Int J Cancer. 2020 Oct 28. doi: 10.1002/ijc.33364. Online ahead of print.
To investigate the predictive impact of extracranial metastatic patterns on course of disease and survival in patients with colorectal cancer (CRC) and brain metastasis (BM). A total of 228 patients (134 male [59%], 94 female [41%]) with histologically proven CRC and BM were classified into different groups according to extracranial metastatic patterns. Time intervals to metastatic events and survival times from initial CRC diagnosis, extracranial and intracranial metastasis were analyzed.
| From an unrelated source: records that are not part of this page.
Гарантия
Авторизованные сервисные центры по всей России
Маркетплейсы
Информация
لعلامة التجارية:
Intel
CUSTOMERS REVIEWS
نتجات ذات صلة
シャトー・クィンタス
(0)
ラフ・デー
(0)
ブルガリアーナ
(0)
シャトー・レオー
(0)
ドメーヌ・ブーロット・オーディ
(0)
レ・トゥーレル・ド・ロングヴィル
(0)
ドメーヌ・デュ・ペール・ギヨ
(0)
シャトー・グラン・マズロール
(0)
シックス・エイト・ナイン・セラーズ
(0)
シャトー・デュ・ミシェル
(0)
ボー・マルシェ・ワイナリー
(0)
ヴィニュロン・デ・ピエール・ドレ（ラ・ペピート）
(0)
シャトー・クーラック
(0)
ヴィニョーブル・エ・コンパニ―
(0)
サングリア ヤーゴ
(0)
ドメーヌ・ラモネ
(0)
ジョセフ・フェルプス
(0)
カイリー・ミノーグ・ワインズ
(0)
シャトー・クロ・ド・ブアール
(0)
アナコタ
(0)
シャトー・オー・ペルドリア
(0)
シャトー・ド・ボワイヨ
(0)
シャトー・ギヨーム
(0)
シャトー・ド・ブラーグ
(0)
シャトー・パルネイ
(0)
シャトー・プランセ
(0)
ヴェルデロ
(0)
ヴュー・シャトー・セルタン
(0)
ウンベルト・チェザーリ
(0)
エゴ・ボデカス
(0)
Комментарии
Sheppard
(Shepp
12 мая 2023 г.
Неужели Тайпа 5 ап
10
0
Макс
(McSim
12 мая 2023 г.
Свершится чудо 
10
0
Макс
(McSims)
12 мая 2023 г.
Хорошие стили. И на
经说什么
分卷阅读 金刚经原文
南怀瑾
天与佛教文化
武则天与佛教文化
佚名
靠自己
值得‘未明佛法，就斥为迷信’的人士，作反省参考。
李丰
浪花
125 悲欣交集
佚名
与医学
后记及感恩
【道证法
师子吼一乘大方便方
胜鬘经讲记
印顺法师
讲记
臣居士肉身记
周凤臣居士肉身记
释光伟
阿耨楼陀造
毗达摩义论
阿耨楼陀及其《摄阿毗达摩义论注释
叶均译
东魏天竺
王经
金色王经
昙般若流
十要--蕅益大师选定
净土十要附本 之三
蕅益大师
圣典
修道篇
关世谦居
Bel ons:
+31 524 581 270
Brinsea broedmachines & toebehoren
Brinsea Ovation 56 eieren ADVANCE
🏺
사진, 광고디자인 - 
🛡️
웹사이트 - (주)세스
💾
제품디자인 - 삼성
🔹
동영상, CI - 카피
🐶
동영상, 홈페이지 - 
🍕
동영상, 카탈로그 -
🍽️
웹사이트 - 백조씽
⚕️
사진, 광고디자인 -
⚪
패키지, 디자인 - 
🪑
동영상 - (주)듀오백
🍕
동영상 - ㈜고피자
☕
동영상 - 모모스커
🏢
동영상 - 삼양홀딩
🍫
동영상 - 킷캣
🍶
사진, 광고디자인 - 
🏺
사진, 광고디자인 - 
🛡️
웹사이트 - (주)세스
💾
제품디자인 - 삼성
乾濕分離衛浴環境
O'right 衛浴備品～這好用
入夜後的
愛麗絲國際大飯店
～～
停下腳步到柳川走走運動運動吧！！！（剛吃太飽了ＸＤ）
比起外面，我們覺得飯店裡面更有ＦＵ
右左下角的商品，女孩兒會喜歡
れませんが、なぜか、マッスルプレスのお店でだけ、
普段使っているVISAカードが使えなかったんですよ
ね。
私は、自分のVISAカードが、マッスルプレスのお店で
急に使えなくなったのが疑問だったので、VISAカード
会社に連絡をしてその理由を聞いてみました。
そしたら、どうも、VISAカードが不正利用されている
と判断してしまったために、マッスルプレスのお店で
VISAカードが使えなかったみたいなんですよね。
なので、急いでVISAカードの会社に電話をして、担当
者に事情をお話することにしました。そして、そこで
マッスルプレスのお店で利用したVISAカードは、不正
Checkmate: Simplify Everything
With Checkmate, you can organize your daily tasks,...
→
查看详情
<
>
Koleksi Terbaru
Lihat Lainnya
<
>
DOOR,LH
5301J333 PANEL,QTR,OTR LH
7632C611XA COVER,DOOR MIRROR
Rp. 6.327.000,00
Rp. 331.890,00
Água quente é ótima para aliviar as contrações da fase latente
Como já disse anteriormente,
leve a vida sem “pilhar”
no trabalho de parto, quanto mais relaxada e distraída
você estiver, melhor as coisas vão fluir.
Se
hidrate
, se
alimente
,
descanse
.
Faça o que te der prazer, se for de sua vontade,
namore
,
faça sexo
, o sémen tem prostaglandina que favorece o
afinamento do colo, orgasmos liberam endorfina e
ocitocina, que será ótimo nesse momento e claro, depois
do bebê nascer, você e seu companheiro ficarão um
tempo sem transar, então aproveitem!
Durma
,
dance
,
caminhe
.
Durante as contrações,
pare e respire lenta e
Extracranial organs mostly affected were liver (102 of 228 [44.7%]) and lung (96 of 228 [42.1%]). Liver and lung metastasis were detected in 31 patients (13.6%). Calculated over the entire course of disease, patients with lung metastasis showed longer OS than patients with liver metastasis or patients without lung metastasis (43.9 vs. 34.6 [p=0.002] vs. 35.0 months [p=0.002]). From the date of initial CRC diagnosis, lung metastasis occurred later in CRC history than liver metastasis (24.3 vs. 7.5 months). Once lung metastasis was diagnosed BM occurred faster than in patients with liver metastasis (15.8 vs. 26.0 months; Δ 10.2 months). Accordingly, OS from the diagnosis of liver metastasis was longer than from lung metastasis (27.1 vs. 19.6 months [p=0.08]). Once BM was present patients with lung metastasis lived longer than patients with liver metastasis (3.8 vs. 1.1 months [p=0.028]). Shortest survival times in all survival categories analyzed revealed patients with concurrent liver and lung metastasis. Patients with CRC and BM form a heterogenous cohort where EM to liver or lung predict survival.